■ DIE AUFGABE: Wo wurde Wilhelm Adolf Geyer laut der Kurzbiografie unten bestattet?

■ TEXTAUSZUG:
/---
Geyer, Wilhelm Adolf 

Geburtsdatum/-ort: 24.06.1900;  Stuttgart
Sterbedatum/-ort: 05.10.1968;  Ulm, bestattet auf dem Städt. Friedhof
Beruf/Funktion:
  • Maler, Glasmaler, Grafiker, Verfolgter des NS-Regimes
Kurzbiografie: 1918 Abitur, anschließend Kriegsdienst
1919–1926 Studium d. Malerei an d. Akademie d. bildenden Künste Stuttgart bei Christian Landenberger (1862–1927) u. Heinrich Altherr (1878–1947); Meisterschüler von Christian Landenberger
1926–1927 Zeichenlehrer in Rottweil
1927 Übersiedlung nach Ulm, Syrlinstraße; Mitbegründer d. Stuttgarter Neuen Sezession
seit 1937 „entarteter“ Künstler u. Entfernung seiner Arbeiten aus Museen
1940–1942 Kriegsdienst
1942–1943 Atelieraufenthalt in München
1943 mehrmonatige Gestapo-Haft in München-Neudeck
1945 Mitbegründer d. Gesellschaft Oberschwaben
1947 Mitbegründer d. Oberschwäbischen Sezession, heute SOB, Sezession Oberschwaben Bodensee
1953 Errichtung des Atelier- u. Wohnhauses in Ulm, Am Eselsberg
1953–1968 Vorstandsmitglied d. Dt. Gesellschaft für Christliche Kunst, München, Vorstandsmitglied d. Société internationale des Artistes Chrétiens
Weitere Angaben zur Person: Religion: rk.
\---
■ EXTRAHIERTE EINTRÄGE:
/---
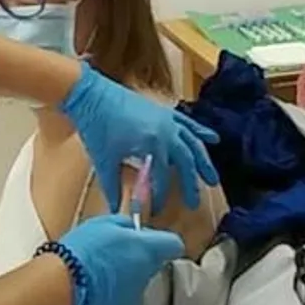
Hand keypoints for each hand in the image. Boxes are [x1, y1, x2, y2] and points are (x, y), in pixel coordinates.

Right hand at [54, 214, 185, 304]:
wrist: (65, 282)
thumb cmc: (82, 251)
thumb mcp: (105, 223)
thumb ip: (126, 224)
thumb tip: (133, 226)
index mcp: (148, 247)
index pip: (174, 244)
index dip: (164, 241)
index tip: (154, 239)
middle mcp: (148, 270)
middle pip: (156, 261)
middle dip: (143, 255)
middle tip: (119, 250)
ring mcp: (139, 290)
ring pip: (142, 278)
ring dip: (130, 273)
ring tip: (104, 268)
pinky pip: (130, 294)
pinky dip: (121, 290)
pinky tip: (102, 283)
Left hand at [60, 65, 217, 211]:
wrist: (90, 94)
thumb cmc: (96, 126)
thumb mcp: (104, 160)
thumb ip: (112, 187)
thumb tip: (114, 210)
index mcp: (153, 144)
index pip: (162, 177)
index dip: (160, 196)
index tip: (157, 210)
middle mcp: (167, 131)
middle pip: (186, 162)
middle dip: (191, 183)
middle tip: (195, 202)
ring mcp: (167, 119)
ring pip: (193, 143)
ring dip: (203, 161)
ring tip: (212, 178)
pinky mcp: (164, 111)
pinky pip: (188, 123)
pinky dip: (201, 132)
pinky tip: (213, 139)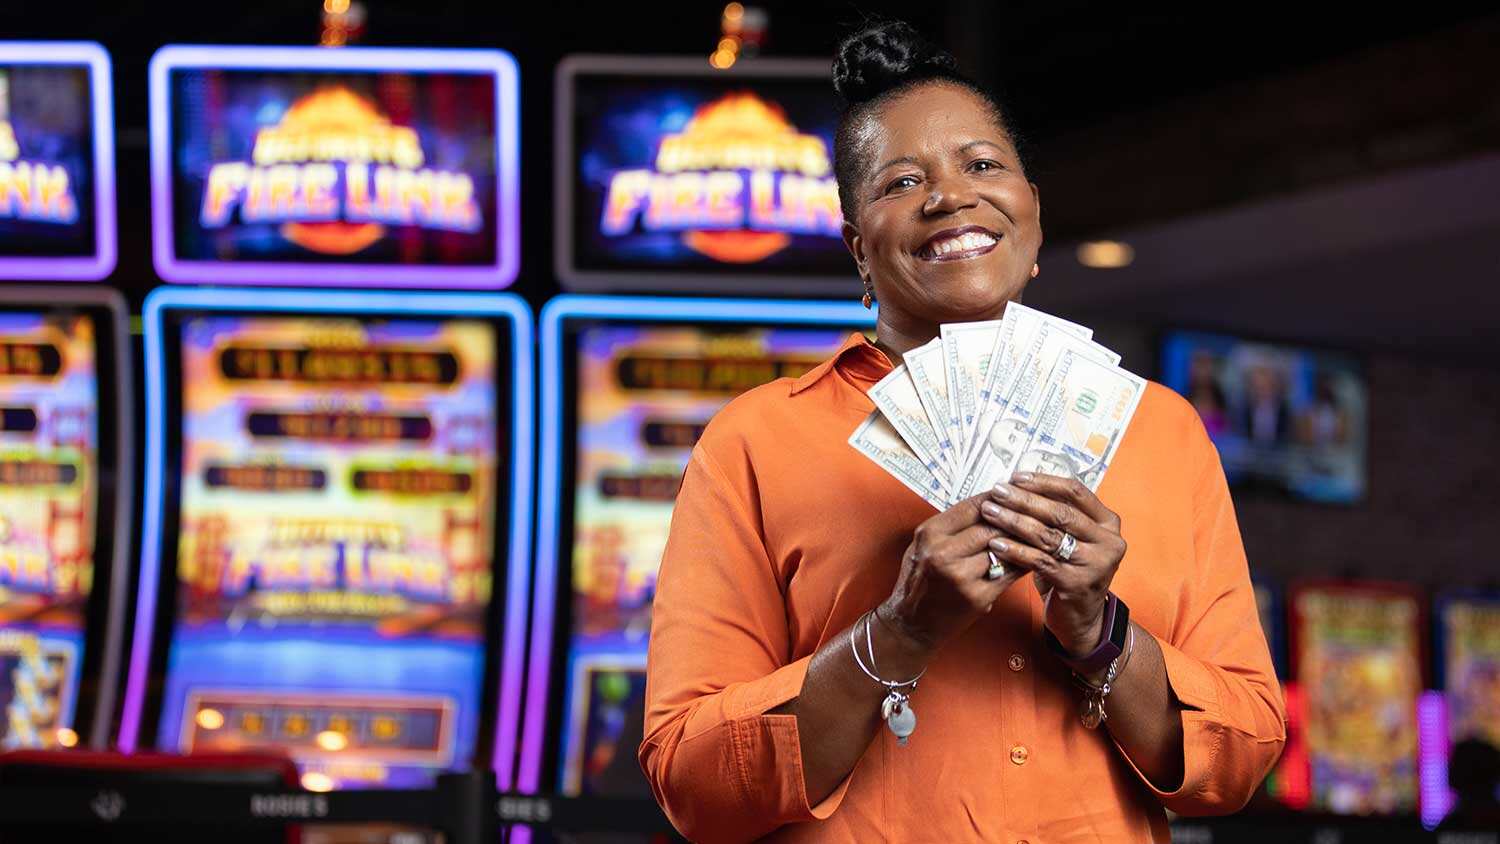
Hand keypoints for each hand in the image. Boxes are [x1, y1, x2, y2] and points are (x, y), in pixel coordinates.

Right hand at [878, 495, 1028, 650]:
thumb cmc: (920, 582)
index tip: (1012, 493)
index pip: (971, 506)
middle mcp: (942, 552)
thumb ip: (952, 527)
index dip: (996, 498)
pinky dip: (1022, 564)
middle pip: (990, 526)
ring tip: (1036, 534)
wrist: (912, 624)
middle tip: (1031, 514)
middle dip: (1012, 520)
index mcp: (929, 534)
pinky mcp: (976, 596)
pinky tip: (1031, 558)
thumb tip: (989, 505)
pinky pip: (1008, 573)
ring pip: (1003, 548)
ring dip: (1021, 541)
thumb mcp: (924, 545)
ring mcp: (960, 576)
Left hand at [978, 472, 1126, 656]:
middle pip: (1060, 512)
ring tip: (990, 513)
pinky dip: (1015, 551)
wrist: (1081, 618)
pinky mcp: (1078, 584)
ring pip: (1049, 535)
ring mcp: (1096, 564)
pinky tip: (996, 544)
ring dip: (1014, 522)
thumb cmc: (1069, 570)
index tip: (1015, 477)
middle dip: (1024, 500)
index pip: (1075, 491)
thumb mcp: (1070, 539)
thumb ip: (1055, 515)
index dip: (1044, 482)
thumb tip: (1016, 484)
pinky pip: (1040, 561)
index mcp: (1108, 522)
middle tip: (997, 492)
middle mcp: (1109, 541)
\---
■ LÖSUNG DER AUFGABE: Auf dem Städtischen Friedhof in Ulm.